@hello_interview

Oops - made a mistake at 6:06. The error here is missing a page (with low probability) not re-crawling a page. Thanks @spencer856 and others for calling this out.

@glowfall

I'd add two classic examples of real-world use of Bloom filters:
1. An in-memory cache in front of SSTables stored on disk in Apache Cassandra. This is a clever solution because SSTables are naturally immutable and do not require any synchronization (unlike the previously mentioned example with a generic cache).
2. Malicious URL detection in web browsers. Browsers download a compressed Bloom filter containing known harmful sites and first check the visited URL against it. If the filter indicates a possible match, the browser then performs a secondary verification with the server.

@iChrisBirch

Awesome video, loved the examples and clear explanation.  Mostly the diagrams with speaker in corner.  No unnecessary distracting animations or sound effects.  Great work!

@alby-p8s

Thank you for leaving in the bit with the math, it's nice to know everyone second guesses themselves on it haha

@spencer856

In your web crawler example you say that the bloom filter would make it so you'd re-crawl a page sometimes.
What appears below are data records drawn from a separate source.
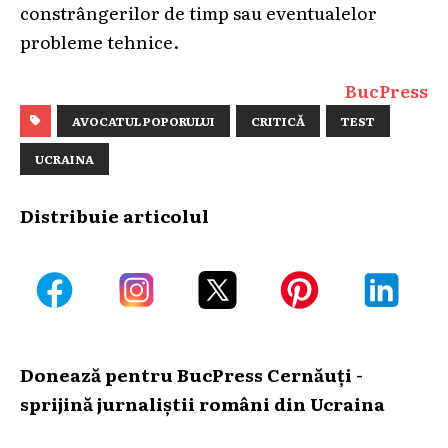
constrângerilor de timp sau eventualelor
probleme tehnice.
BucPress
AVOCATUL POPORULUI
CRITICĂ
TEST
UCRAINA
Distribuie articolul
Donează pentru BucPress Cernăuți -
sprijină jurnaliștii români din Ucraina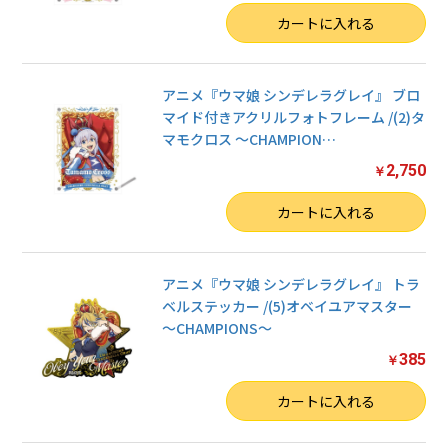
数量
カートに入れる
アニメ『ウマ娘 シンデレラグレイ』 ブロ
マイド付きアクリルフォトフレーム /(2)タ
マモクロス 〜CHAMPION
…
2,750
￥
数量
カートに入れる
アニメ『ウマ娘 シンデレラグレイ』 トラ
ベルステッカー /(5)オベイユアマスター
〜CHAMPIONS〜
385
￥
数量
カートに入れる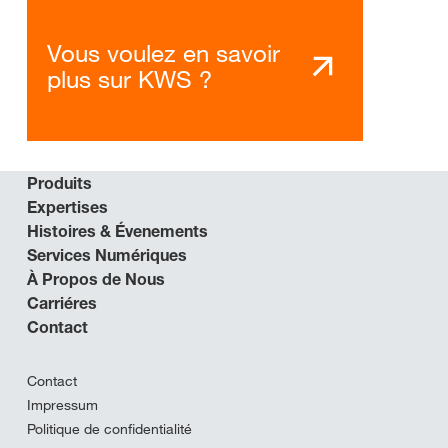
Vous voulez en savoir
plus sur KWS ?
Produits
Expertises
Histoires & Évenements
Services Numériques
À Propos de Nous
Carriéres
Contact
Contact
Impressum
Politique de confidentialité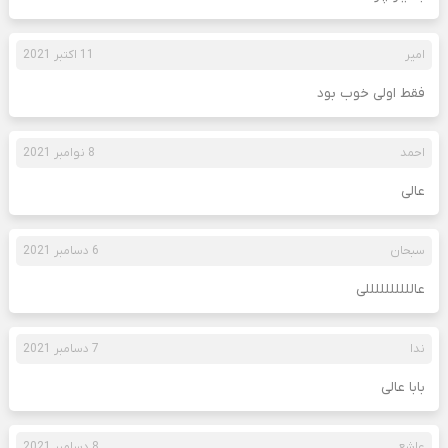
امیر
11 اکتبر 2021
فقط اولی خوب بود
احمد
8 نوامبر 2021
عالی
سبحان
6 دسامبر 2021
عاللللللللللی
ندا
7 دسامبر 2021
بابا عالی
عاشع
8 دسامبر 2021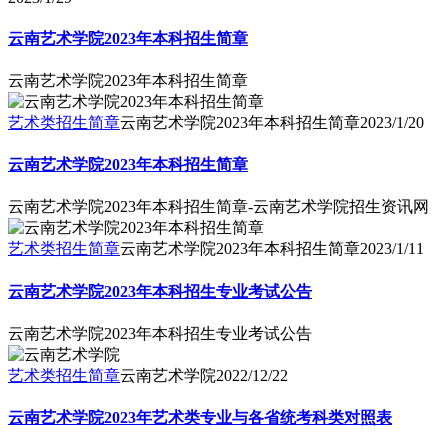
云南艺术学院2023年本科招生简章
云南艺术学院2023年本科招生简章
艺术类招生简章
云南艺术学院2023年本科招生简章
2023/1/20
云南艺术学院2023年本科招生简章
云南艺术学院2023年本科招生简章-云南艺术学院招生资讯网
艺术类招生简章
云南艺术学院2023年本科招生简章
2023/1/11
云南艺术学院2023年本科招生专业考试公告
云南艺术学院2023年本科招生专业考试公告
艺术类招生简章
云南艺术学院
2022/12/22
云南艺术学院2023年艺术类专业与各省统考科类对照表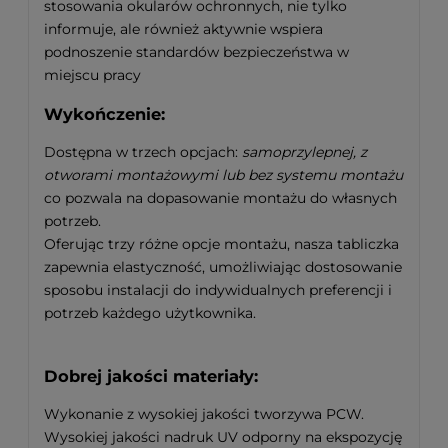
stosowania okularów ochronnych, nie tylko
informuje, ale również aktywnie wspiera
podnoszenie standardów bezpieczeństwa w
miejscu pracy
Wykończenie:
Dostępna w trzech opcjach:
samoprzylepnej, z
otworami montażowymi lub bez systemu montażu
co pozwala na dopasowanie montażu do własnych
potrzeb.
Oferując trzy różne opcje montażu, nasza tabliczka
zapewnia elastyczność, umożliwiając dostosowanie
sposobu instalacji do indywidualnych preferencji i
potrzeb każdego użytkownika.
Dobrej jakości materiały:
Wykonanie z wysokiej jakości tworzywa PCW.
Wysokiej jakości nadruk UV odporny na ekspozycję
The way I was interpreting it was that you'd use the bloom filter to determine if you've already crawled the page, since it gives false positives not false negatives, shouldn't it cause you to skip some pages that you haven't crawled rather than causing you to recrawl pages you have?

@shashwatkumar6965

HyperLogLog keeps count of max "leading zeroes" and not "trailing zeroes". Most hashing algorithms like SHA or Murmur try to do uniform randomization which means every bit has an equal chance of being 0 or 1. This means the chance of hash starting with 1st bit as zero is 1/2, chance of leading 2 zeroes is 1/4, chance of 3 is 1/8. ie chance of k leading zeroes is 1/2^(k+1). 

If we take hashes for n samples, then probability of getting 1 sample's hash with k leading zeroes => n * (1/2^(k+1) = 1. 
Solve for n:
1/n = 1/2^(k+1)   =>   n = 2^(k+1)

so this means if we have max 3 leading zeroes then to get 1 hash with 3 leading zeroes we should have hashed ~= 2^3 unique elements.

@avinashpandey6028

Not sure if cache example is valid. If you have a single server you can keep the bloom filter in memory of the server but if you have many servers(most likely) you may have extract out the bloom filter to an external component which will be same as having to query a cache. So not able to understand how exactly a bloom filter is adding an advantage here.

@souravmondal_

What was that behind the scenes-
 MEGAAAAA!

@Jowettchng

I haven’t watched it, but just wanted to say thank for a new video!! Looking forward to watching it!

@saketp18

I like the approach aim for simplicity and solve for bottleneck, rather then solving imaginary problems.

@AnonCom-g5j

Hey Stefan, do you have any advice for completing a secondary behavioral interview for Meta E4? Should I refine the stories I had rehearsed for the first or should I create entirely new ones? Can you share what improvements interviewers would be looking for?  Any other prep besides watching the conversation with Austen and continuing to practice? Btw, big shoutout to HelloInterview for helping me pass the system design.

@AniketSingh-nx4ds

Please make a system design video on Google docs product. Would be a different architecture from all the existing ones on your channel

@AniketSingh-nx4ds

Can we please get one on database concurreny optimising mechanims. Like discussing single leader replication, multi leader repliaction, plus how write conflicts are handled, abd how to use one in a system design interview

@indrajitvijayakumar6021

Thank you so much for this amazing content! :)

@sunderviswanathan9134

this is the first video I felt I need a 1 hour explanation . Maybe I am slow to process this since I am new but the pace felt too much

@gsriram7

19:20 Fred Again, well played! 😄

@adboateng

Can you please do a system design for a peer-to-peer carsharing/rental marketplace?

@skullTT

hyperloglog only need to keep track of the largest trailing 0s. In terms of space, it needs only one integer for each bucket? Then in real scenario, how many buckets do we use?

@bumbumbole1236

How did Christina caused Index 3  Hash 1 at @10:22 from 1->3

@JenekPES

11:55 if I got this right, hash 1 index 3 should've had a value of 2, as we are incrementing a value each time?